その時、一人の男が喫煙所に入って来た。五、六人でいっぱいになる喫煙所に私しかいない。男は私の方をチラリとも見ずに、奥の角へ腰を掛けるとマイルドセブンにマッチで火を点けた。

マッチで火を点けるなんて面倒なことをするもんだと思った。折れたり上手く点かなかったりと気分屋に近い。

だから私は、マッチを持たない。

まあ、人それぞれなんだから、私がとやかく言う権利はないんだけど。

男は焦げたマッチの先を見て、一行にタバコを吸おうとはしない。私は横目で様子を伺っていた。

煙草はジリジリと灰へ変わっていく。男は相変わらず焦げたマッチの先を見つめている。

なんなんだ!?

この男は煙草を吸いに来たのじゃないのか?そのあと、男は一度も煙草を吸うことなく喫煙所から出て行った。

灰皿の上には、そのままの形状を保った煙草が綺麗に一本丸ごと灰になっていた。

全くおかしな男もいるもんだと。なんて思いながら、私は約束の時刻になったのでラウンジへ行くことにした。

女に会ったら、今の出来事を話してみよう。私は女にどうでも良い話しをして、どんな風に感じるのか、どんな風に思うのかを聞くのが好きだった。

決して、答えを求めているわけではない。何が正解か不正解なのかを議論したいわけじゃない。そんなのは自問自答する馬鹿がすることだ。

私に限っては違う。単純に女の意見を聞く行為が好きなのだ。要するに変な趣味だと思ってくれたらいい。

ラウンジを覗くと、すでに女は席についていた。私は声をかけながら近寄ると、女の向かい側に座った。

「やあ、今日は何か話しがあった?連日会いたいなんてめずらしいよね。もしかして恋しくなった」と冗談を混ぜながら言った。

「恋しくはありません。ただ、見つかりそうなんです」

「見つかりそう。何が?」

「パズルのピース」女はそう言って、空のグラスにビー玉みたいな玉を落とした。

シャンシャンと軽い音がグラスの中で反響して、ビー玉みたいな玉はグラスの内側で回りながら、中心へと転がっていく。

私はその様子を眺めながら、パズルのピースが見つかりそうと言った意味を考えた。
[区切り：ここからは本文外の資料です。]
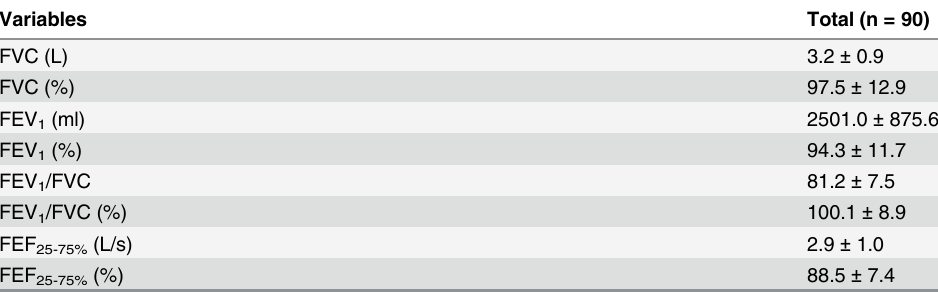
Results are expressed as mean ± SD. FVC, forced vital capacity; FVC, percentage of predicted FVC; FEV 1 , forced expiratory volume in one second; FEV 1 , percentage of predicted VEF 1 ; FEV 1 /FVC, forced expiratory volume in one second/ forced vital capacity; FEV 1 /FVC, percentage of predicted forced expiratory volume in one second/forced vital forced expiratory fl ow between 25 and 75% FVC.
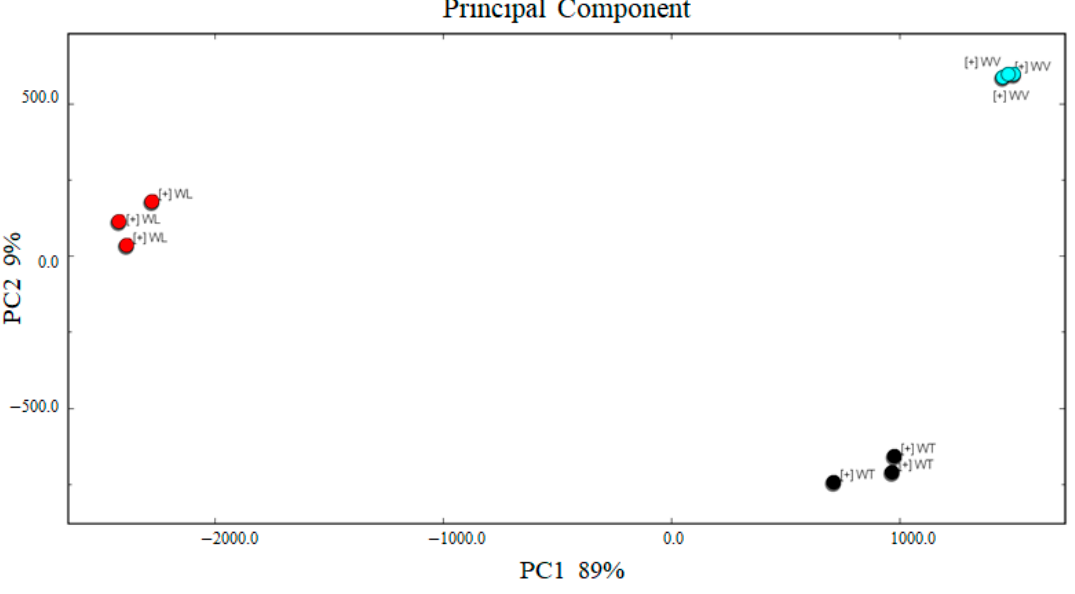
Figure 8. The scores plot of PCA analysis in cherry wines derived from three cultivars.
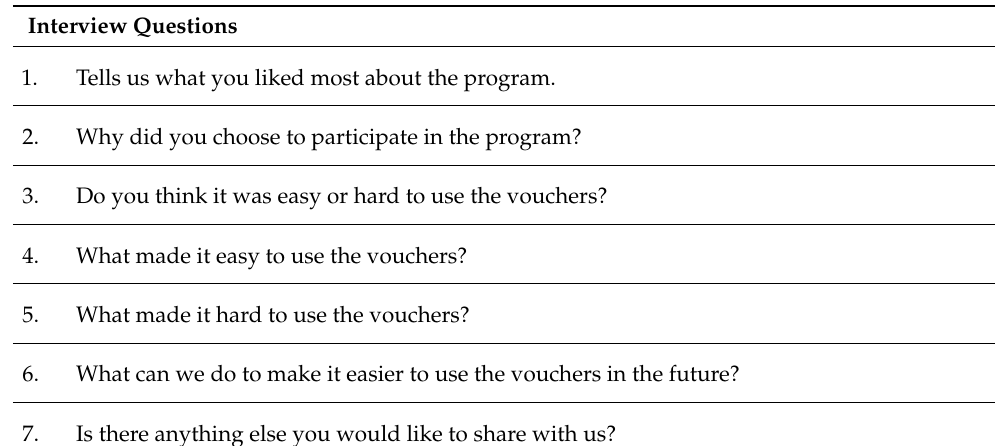
Table 1. Keiki (child) produce prescription (KPRx) Interview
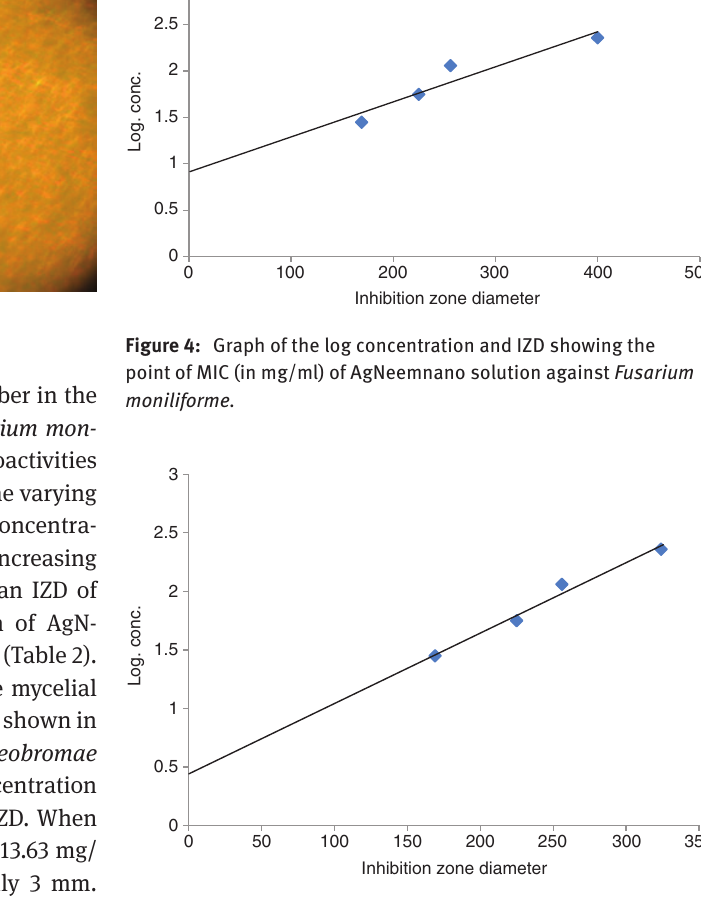
Figure 5: Graph of the log concentration and IZD showing the point of MIC (in mg/ml) of AgNeemnano solution against Lasiodiplodia theobromae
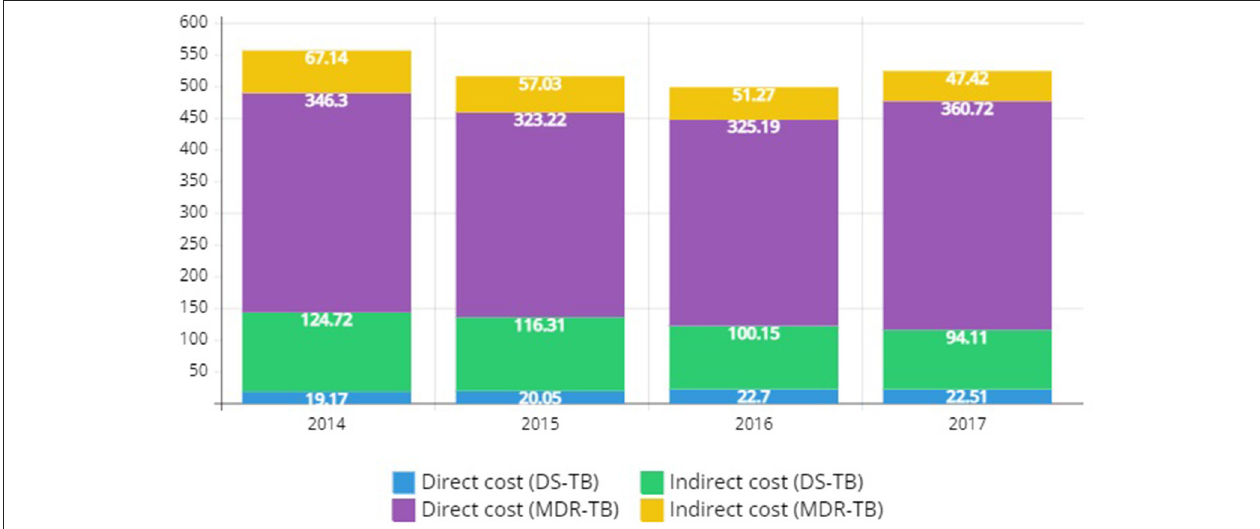
FIGURE 2 | Economic disease burden of drug-susceptible tuberculosis and multidrug-resistant tuberculosis in Korea, 2014–2017 (Discount rate: 3%, Unit: $1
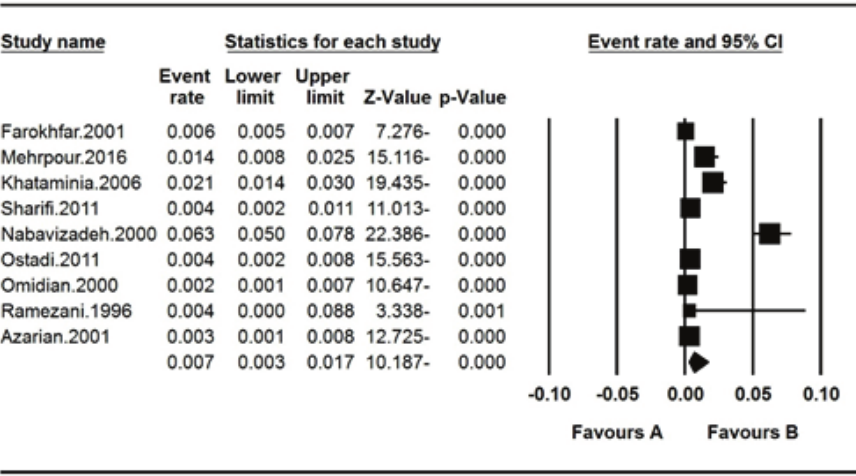
Figure 4. The prevalence of color blindness in Iranian female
確かに女は毎日、部屋でパズルをしていると話していた。

それは知っていたが、最後のピースが無いから完成しないと教えてくれた。それを伝えたくて呼び出したのか?

そんなの電話で済む話じゃないだろうか。ビー玉みたいな玉がグラスの中心でピタッと止まった。私は顔をあげて女の顔を見た。

いつもと変わらず、女は美しい顔をしていた。そして一言、部屋を取って休憩しましょうかと言うのだった。

私は何も言わずに、席を立って受付へと向かった。平日だったので部屋は空いていた。私は女の手を取り、エレベーターへと進んだ。

エレベーターに乗り込むなり、唇を重ねて舌を吸った。服の上から胸に触れて、スカートを少しだけ幕して形の良いお尻を触った。

このあと、私と女は朝まで情事を愉しんだ。女の中を味わいながら、私は焦げたマッチの先を見つめる男の顔を思い出そうとした。

だけど不思議と顔は浮かばなかった。まるで男のピースが無くなったようにも思えた。

私がこの先、男の顔を思い出すことはないだろう。ピースの無い顔は印象にも残らないから。

そして女は女で、見つかりそうなパズルのピースをはめようと心に思っているだろう。